From NY Times, 3.17.2008:
... a guy named Mike carrying a video camera came walking by and began peppering [Derrick] Ashong with a series of skeptical and very pointed questions.

“So why are you for Obama?” he asked. It was clear from his approach that he expected a dimwitted answer, an expectation that he was about to talk to another acolyte smitten by Senator Obama’s rock star persona.

But, as it turned out, Mr. Ashong, who was raised in Ghana and elsewhere, was glad to be asked. For almost six minutes — about a century in broadcast television years — Mr. Ashong, who has an immigrant’s love of democracy and the furrowed brow of a Brookings fellow, held forth on universal health care, single-payer approaches and public-private partnerships.

....
On Feb. 2, the interview of Mr. Ashong was posted on a YouTube channel called “The Latest Controversy,” where supporters of both Senator Hillary Rodham Clinton and Senator Obama are asked very aggressively to justify their choice of candidates. The video blew up, drawing more than 850,000 views. And after that huge response to his policy analysis, Mr. Ashong decided to double down and explain the emotional component of his support for Obama in a follow-up video that was posted Feb. 11 and received 300,000 views.



Taken together, that means a guy who was looking to (anonymously) show a little love for a candidate was able to look into the camera for more than 13 minutes combined and draw in more than a million clicks with an impassioned but reasoned pitch.

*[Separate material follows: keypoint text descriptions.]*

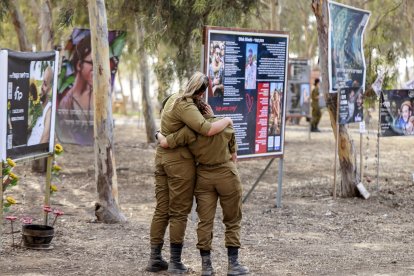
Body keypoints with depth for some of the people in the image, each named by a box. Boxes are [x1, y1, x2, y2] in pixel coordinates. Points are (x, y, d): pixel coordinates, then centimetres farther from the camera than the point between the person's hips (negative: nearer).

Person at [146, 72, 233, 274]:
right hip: (180, 161, -8)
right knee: (179, 212, 1)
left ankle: (155, 259, 14)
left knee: (161, 210, 11)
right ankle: (175, 262, 6)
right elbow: (207, 130, -31)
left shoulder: (174, 98, 8)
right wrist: (227, 120, -15)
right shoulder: (186, 107, -20)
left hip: (162, 157, 8)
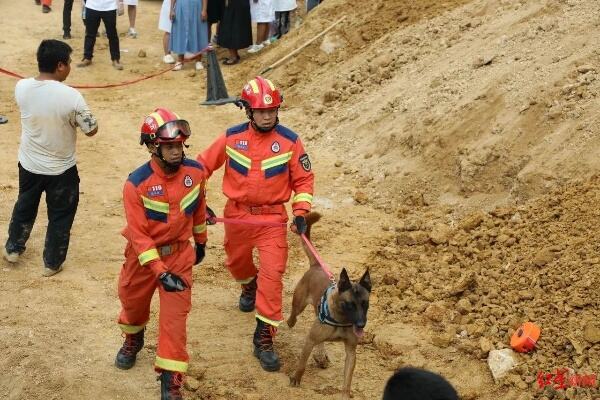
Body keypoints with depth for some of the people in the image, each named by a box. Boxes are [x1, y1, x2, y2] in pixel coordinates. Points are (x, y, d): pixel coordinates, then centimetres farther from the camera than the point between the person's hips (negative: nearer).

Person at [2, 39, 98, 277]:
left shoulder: (21, 87, -14)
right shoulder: (71, 96, -28)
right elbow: (91, 130, -15)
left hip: (29, 164, 4)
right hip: (61, 169, -4)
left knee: (25, 206, 28)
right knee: (60, 216, 18)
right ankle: (52, 263, 31)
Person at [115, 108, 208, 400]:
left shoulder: (195, 171, -13)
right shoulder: (137, 183, -24)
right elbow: (138, 234, -23)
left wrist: (201, 241, 19)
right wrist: (160, 272, -29)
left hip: (180, 254, 1)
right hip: (144, 255, -1)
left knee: (174, 315, -5)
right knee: (133, 301, 22)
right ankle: (133, 340, 56)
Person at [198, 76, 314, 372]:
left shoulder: (289, 141, -9)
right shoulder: (232, 138, -7)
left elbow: (303, 179, 0)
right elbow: (204, 165, 5)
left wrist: (301, 212, -11)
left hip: (272, 218, -2)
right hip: (237, 215, 2)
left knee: (272, 275, -13)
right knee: (237, 263, 23)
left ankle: (264, 339, -6)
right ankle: (249, 287, 61)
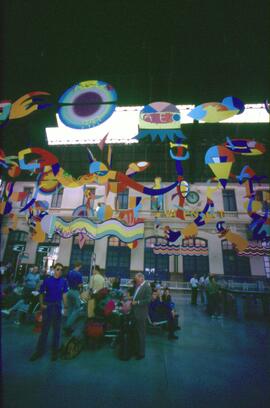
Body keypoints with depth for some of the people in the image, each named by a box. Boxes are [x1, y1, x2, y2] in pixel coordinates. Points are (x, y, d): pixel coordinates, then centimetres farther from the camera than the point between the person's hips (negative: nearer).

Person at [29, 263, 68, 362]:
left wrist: (65, 307, -1)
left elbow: (64, 294, 0)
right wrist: (42, 304, -14)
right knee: (44, 328, 7)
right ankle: (40, 350, 22)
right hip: (47, 306, -1)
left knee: (56, 329, 11)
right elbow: (41, 293, -3)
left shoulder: (63, 281, -5)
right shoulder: (47, 280, -8)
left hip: (58, 306, 1)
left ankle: (55, 351, 26)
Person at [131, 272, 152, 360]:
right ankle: (136, 350, 34)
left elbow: (148, 300, -21)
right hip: (135, 313, 8)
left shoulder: (147, 287, -16)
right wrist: (132, 299, 3)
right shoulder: (137, 286, 9)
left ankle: (141, 353, 21)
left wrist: (137, 302, -20)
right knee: (136, 333, 19)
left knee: (141, 334, 6)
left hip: (141, 314, -8)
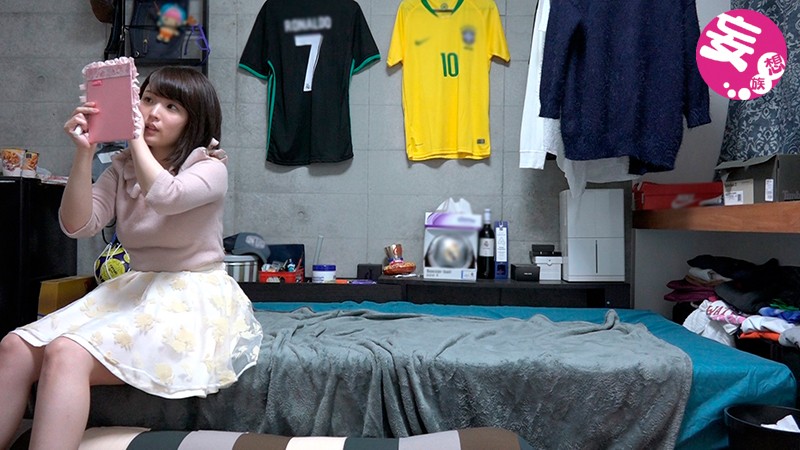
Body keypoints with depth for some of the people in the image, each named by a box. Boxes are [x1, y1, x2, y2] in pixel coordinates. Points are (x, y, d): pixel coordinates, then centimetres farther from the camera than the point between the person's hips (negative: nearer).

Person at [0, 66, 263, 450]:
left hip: (193, 298, -6)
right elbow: (78, 225, 1)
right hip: (134, 290, 7)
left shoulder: (210, 168, -4)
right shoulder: (123, 168, 13)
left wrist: (136, 137, -12)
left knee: (67, 354, -27)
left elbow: (165, 198, -25)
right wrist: (84, 152, -8)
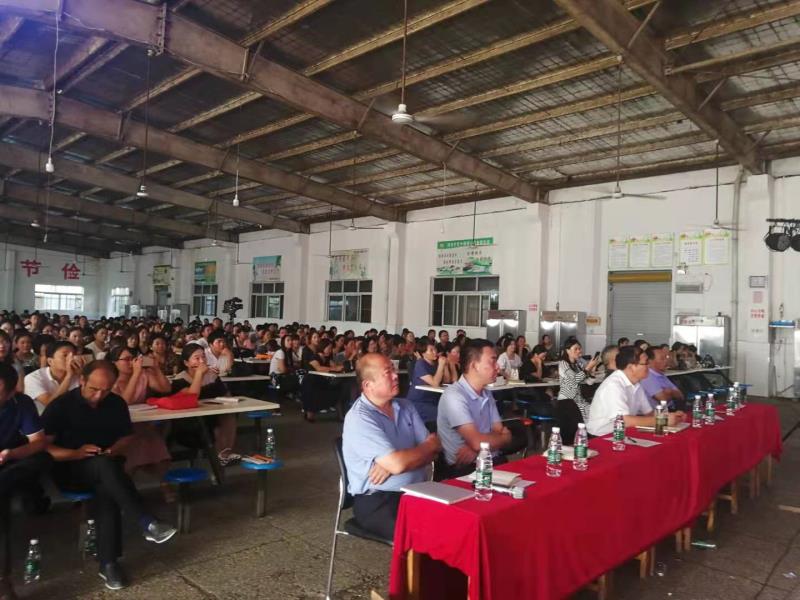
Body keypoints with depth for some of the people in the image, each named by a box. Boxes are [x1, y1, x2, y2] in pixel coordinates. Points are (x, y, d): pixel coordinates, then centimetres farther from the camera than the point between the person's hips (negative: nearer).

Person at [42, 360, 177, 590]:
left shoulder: (117, 403, 1)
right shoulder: (60, 405, -9)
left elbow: (126, 436, 11)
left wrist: (114, 450, -11)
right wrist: (76, 453, -26)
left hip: (105, 470, 3)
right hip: (70, 471, -3)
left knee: (107, 487, -34)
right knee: (104, 464, -36)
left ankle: (108, 562, -31)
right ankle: (146, 523, -40)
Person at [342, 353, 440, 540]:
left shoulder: (405, 407, 9)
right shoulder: (359, 418, -14)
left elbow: (432, 451, 4)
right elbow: (398, 464, -21)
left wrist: (391, 464, -14)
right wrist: (429, 445, -3)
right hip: (377, 500, -6)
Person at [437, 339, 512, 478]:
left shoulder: (487, 394, 12)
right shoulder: (454, 395, -16)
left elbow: (500, 433, 6)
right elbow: (477, 442, -21)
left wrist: (476, 448, -15)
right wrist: (504, 437, -1)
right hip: (465, 469, -7)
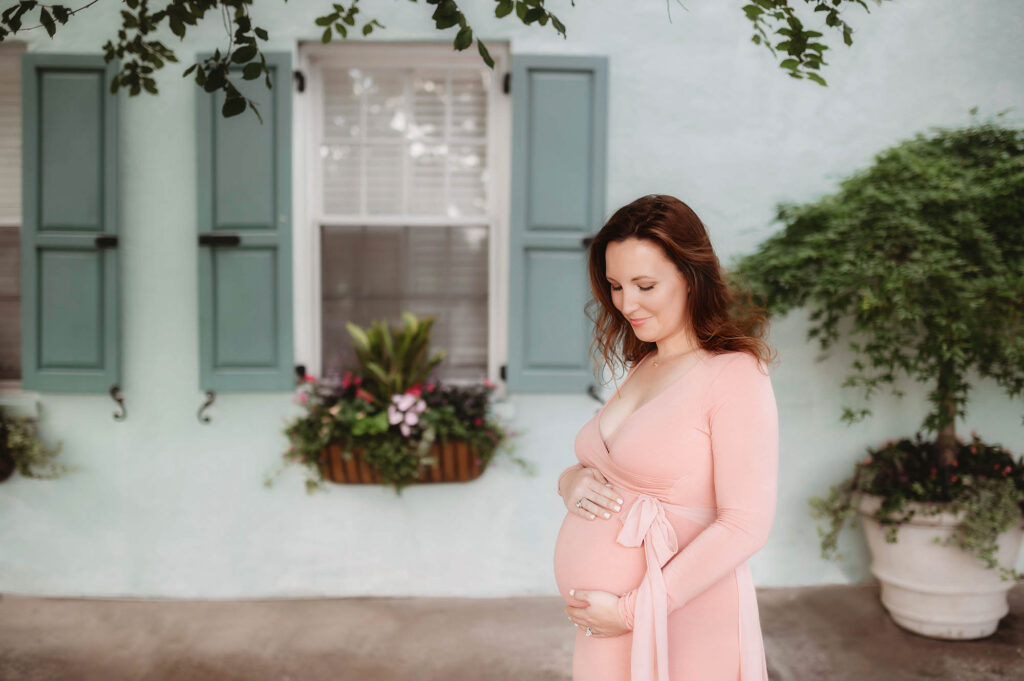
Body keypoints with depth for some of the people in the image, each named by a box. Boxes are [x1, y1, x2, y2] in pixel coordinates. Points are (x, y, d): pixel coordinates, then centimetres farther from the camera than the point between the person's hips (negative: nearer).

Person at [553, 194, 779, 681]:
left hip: (677, 631, -6)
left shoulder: (735, 376, -13)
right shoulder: (641, 369, 10)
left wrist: (631, 610, -19)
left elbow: (745, 525, -19)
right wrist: (572, 482, -6)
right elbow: (603, 466, 18)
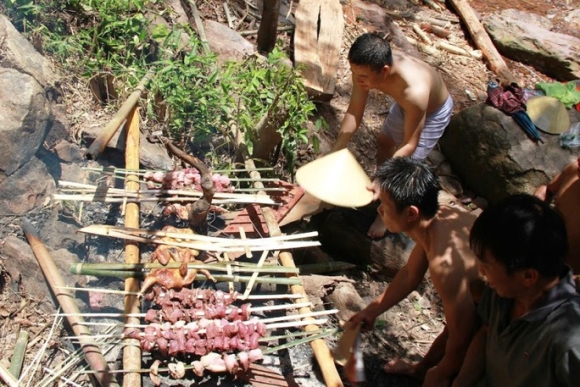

At a time when politics and popular culture are still in an awkward mating ritual, Mr. Ashong inadvertently tapped into the youthquake that is shaking up the campaign. While the clip could have been lost among some of the popular rubble at YouTube (“Let me see, do I watch a tutorial on health care or Tori Spelling on ‘Jimmy Kimmel’?”), Andrew Sullivan at The Atlantic blogged about it, as did Think on These Things, a political blog. Then The Economist chimed in, which led to an editor at The New York Times hearing about it and — well, you get the idea.